İstanbul - Medeniyetler İttifakı Projesi Üst Düzey Grup raporunda, İsrail-Filistin sorununun Batı ile Müslüman toplumları arasındaki ayrılığın başlıca sembolü haline geldiği, uluslararası istikrara yönelik en büyük tehlikelerden biri olmaya devam ettiği belirtilerek, uluslararası toplumun vakit kaybetmeksizin Filistin sorununa odaklanması ve çözüm arayışlarına hız vermesi gerektiği vurgulandı.
Çırağan Sarayında dün başlayan Medeniyetler İttifakı Projesi Üst Düzey Grup 4. Toplantısı kapsamında bu grubun hazırladığı raporda, 20. yüzyılda kaydedilen
siyasi ve teknolojik gelişmelerin küresel refahın iyileştirileceği bir dönemin yaşanması ümidini artırdığı vurgulandı.

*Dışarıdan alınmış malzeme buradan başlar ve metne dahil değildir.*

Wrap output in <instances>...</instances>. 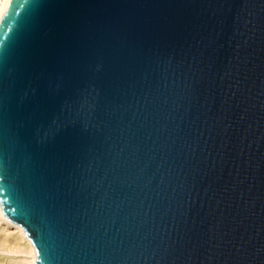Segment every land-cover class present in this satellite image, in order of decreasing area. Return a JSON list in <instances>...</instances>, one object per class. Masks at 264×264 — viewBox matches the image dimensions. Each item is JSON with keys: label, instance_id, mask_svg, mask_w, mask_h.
Here are the masks:
<instances>
[{"label": "water", "instance_id": "1", "mask_svg": "<svg viewBox=\"0 0 264 264\" xmlns=\"http://www.w3.org/2000/svg\"><path fill=\"white\" fill-rule=\"evenodd\" d=\"M0 210L34 264H264V0H10Z\"/></svg>", "mask_w": 264, "mask_h": 264}, {"label": "bare ground", "instance_id": "2", "mask_svg": "<svg viewBox=\"0 0 264 264\" xmlns=\"http://www.w3.org/2000/svg\"><path fill=\"white\" fill-rule=\"evenodd\" d=\"M10 0H0V17ZM0 223L3 225L6 236H11L13 244H8L9 251L22 256V264H34V247L20 226L6 221L0 210ZM2 229V232L3 230ZM7 240V238H6ZM8 242V241H7ZM7 244V243H6ZM9 253V252H8ZM21 259V258H20Z\"/></svg>", "mask_w": 264, "mask_h": 264}, {"label": "rangeland", "instance_id": "3", "mask_svg": "<svg viewBox=\"0 0 264 264\" xmlns=\"http://www.w3.org/2000/svg\"><path fill=\"white\" fill-rule=\"evenodd\" d=\"M2 229H4V227L0 223V264H22V256L18 253L16 254L9 251L8 244H13V239L11 236H6L5 229L3 232Z\"/></svg>", "mask_w": 264, "mask_h": 264}]
</instances>
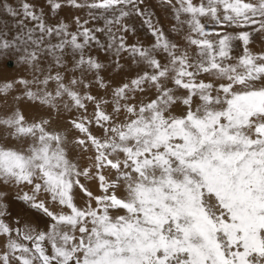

Ancak artan küresel eşitsizlikler, fakirlik ile özgürlüğün yaygınlaştırılamamasının bu umudu kırdığına işaret edilen raporda, bu süreçte kültürel homojenleştirmeden, dağılmış aile yapılarına, geleneksel hayat tarzlarının sürdürülmesinde karşılaşılan zorluklardan çevre bozulmasına kadar varan geniş bir yelpazede risklerle ve kayıplarla karşılaşılabildiği dile getirildi.
Raporda, bu yeni tehditler karşısında bazı çevrelerin, özellikle de sürekli olarak ayrımcılığa, küçük düşürülmeye veya marjinalleştirilmeye maruz kalan
grupların, tepkilerini kendi kimliklerini daha saldırgan bir tarzda ortaya koymak suretiyle gösterdiği vurgulanarak, "Bu dinamiğin kendini en derin şekilde
hissettirdiği alan da hiç şüphesiz Batılı ve Müslüman toplumlar arasındaki ilişkiler olmaktadır" denildi.
Raporda, şu görüşlere yer verildi:"Batının Müslüman ülkelerde yürüttüğü askeri harekatlar halen tüm dünyaya yayılmakta olan korku ve düşmanlık ortamının derinleşmesinde önemli bir etkendir.
Buna ilaveten uluslararası hukukun uygulanması ve insan haklarının korunması bakımından çifte standartların hakim olduğu algılaması, tüm dünyada birçok
Müslümanın kendini artan şekilde savunmasız hissetmesine yol açmaktadır."
İlerici ve gerici kuvvetler arasında iç tartışmanın İslam dünyası içerisinde sosyal ve siyasi meselelerin yanı sıra İslami hukukun ve geleneklerin yorumlanmasında da kendini gösterdiği kaydedilen raporda, bu durumun da derin bölünmelere ve bazı hallerde aşırılık ve şiddete yol açtığı, namus cinayetleri ve kadınlara baskı yapılması gibi uygulamaların dinin gerekleri olarak takdim edildiği ifade edildi.